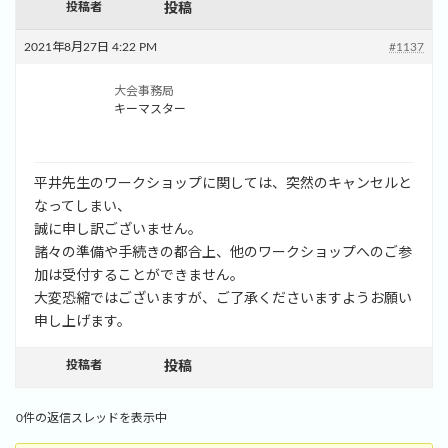
投稿者
投稿
2021年8月27日 4:22 PM
#1137
大会事務局
キーマスター
平井先生のワークショップに関しては、
突然のキャンセルと
なってしまい、
誠に申し訳ございません。
諸々の準備や手続きの都合上、
他のワークショップへのご参
加は受付することができません。
大変恐縮ではございますが、
ご了承くださいますようお願い
申し上げます。
投稿者
投稿
0件の返信スレッドを表示中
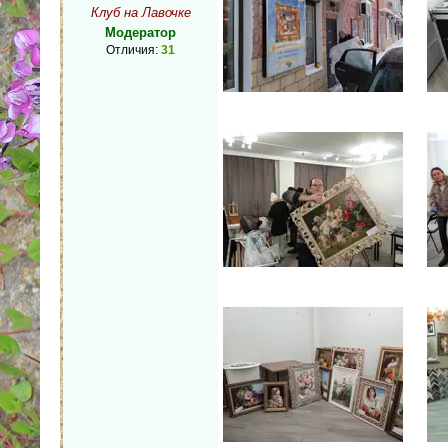
Клуб на Лавочке
Модератор
Отличия:
31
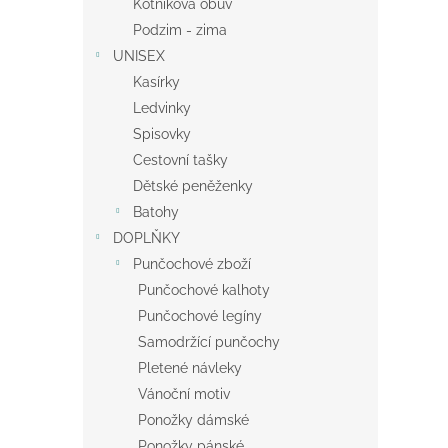
Kotníková obuv
Podzim - zima
UNISEX
Kasírky
Ledvinky
Spisovky
Cestovní tašky
Dětské peněženky
Batohy
DOPLŇKY
Punčochové zboží
Punčochové kalhoty
Punčochové legíny
Samodržící punčochy
Pletené návleky
Vánoční motiv
Ponožky dámské
Ponožky pánské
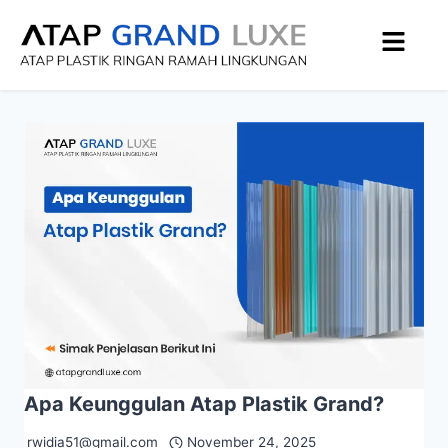
Apa Keunggulan Atap Plastik Grand?
rwidia51@gmail.com
November 24, 2025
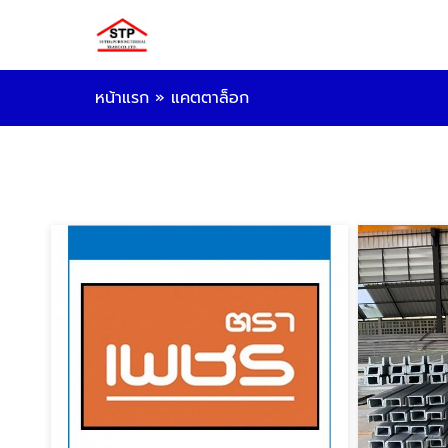
หน้าแรก
»
แคตตาล็อก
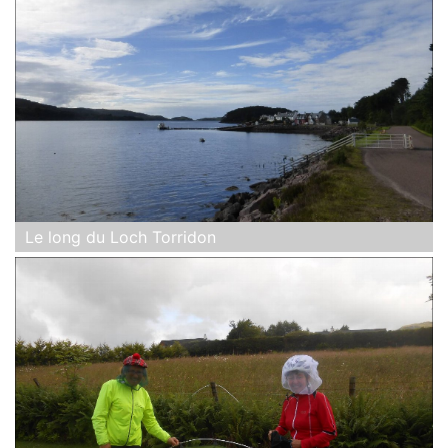
Le long du Loch Torridon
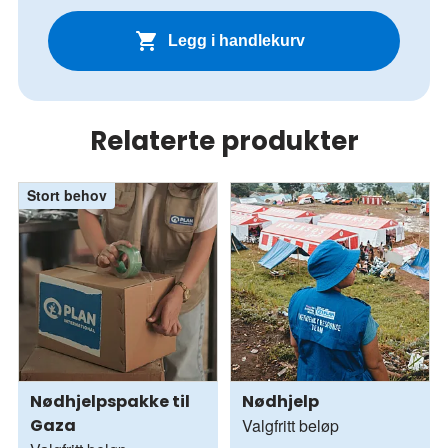
Legg i handlekurv
Relaterte produkter
Stort behov
Nødhjelpspakke til
Nødhjelp
Gaza
Valgfritt beløp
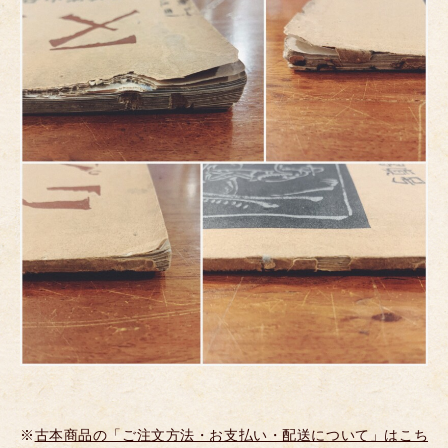
※
古本商品の「ご注文方法・お支払い・配送について」はこち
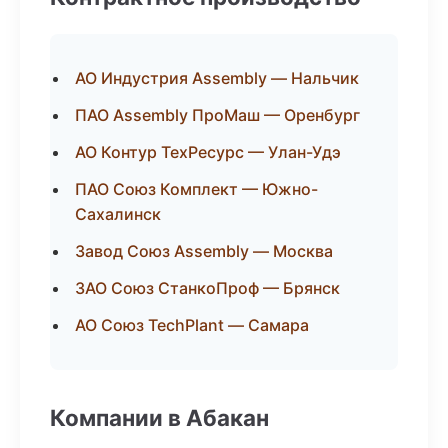
АО Индустрия Assembly — Нальчик
ПАО Assembly ПроМаш — Оренбург
АО Контур ТехРесурс — Улан-Удэ
ПАО Союз Комплект — Южно-
Сахалинск
Завод Союз Assembly — Москва
ЗАО Союз СтанкоПроф — Брянск
АО Союз TechPlant — Самара
Компании в Абакан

---*---

» **Work order**
All lines containing "Assembly" in the material above should appear in your reply, copied exactly.

» **Response to the exercise**
АО Индустрия Assembly — Нальчик
ПАО Assembly ПроМаш — Оренбург
Завод Союз Assembly — Москва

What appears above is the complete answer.